Issues with nuclear waste recycling
While some commercial-level facilities have been developed for recycling nuclear waste, these facilities still lack the right technology and technical information to start their operations. Apart from this, the reprocessing of spent fuel currently involves one-time burning of radioactive waste. In this approach, there is a danger of generating harmful elements that can further be used for unethical purposes. Thus, research is being done to gain information on developing such advanced facilities where radioactive waste could be burned repeatedly, without generating any long-lived and harmful element.
On the other hand, many environmentalists feel that it is a costly process to recycle nuclear waste. Experts also think that the process of recycling may be quite dangerous and may involve technological issues to a great extent. They do not see this process going successful, if started. Some agencies, believing in huge waste cutting through recycling, feel that it is possible to separate spent fuel into reusable elements. However, these agencies also agree that the process would be highly expensive, especially when there is uncertainty of the success of unproven technologies.

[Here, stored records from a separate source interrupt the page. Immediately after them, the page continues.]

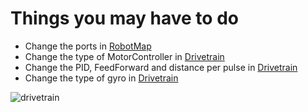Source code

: # Things you may have to do

- Change the ports in [RobotMap](RobotMap.java)
- Change the type of MotorController in [Drivetrain](Drivetrain.java)
- Change the PID, FeedForward and distance per pulse in [Drivetrain](Drivetrain.java)
- Change the type of gyro in [Drivetrain](Drivetrain.java)

![drivetrain](https://imgur.com/dfjdcg6.png)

Apart from the above, experts find the proposed fast reactors may not only be expensive, but may also be unreliable. This may happen because these reactors are complex to repair and prone to failure. There have been instances when reprocessing plants faced leakage of radioactive elements and caused major safety concerns. That is the reason some countries are still hesitant in making huge investments in nuclear waste recycling projects. They are also concerned about nuclear proliferation, as separated elements like plutonium may cause the building of weapons.
While there are several issues and uncertainties about the setup and management of nuclear waste-recycling facilities, safety concern is of prime importance while deciding to initiate such large-scale commercial projects.
There have been several debates about the safety of recycling nuclear waste in plants. While some experts are concerned about nuclear proliferation, others have issues related to the safety of the recycling process itself.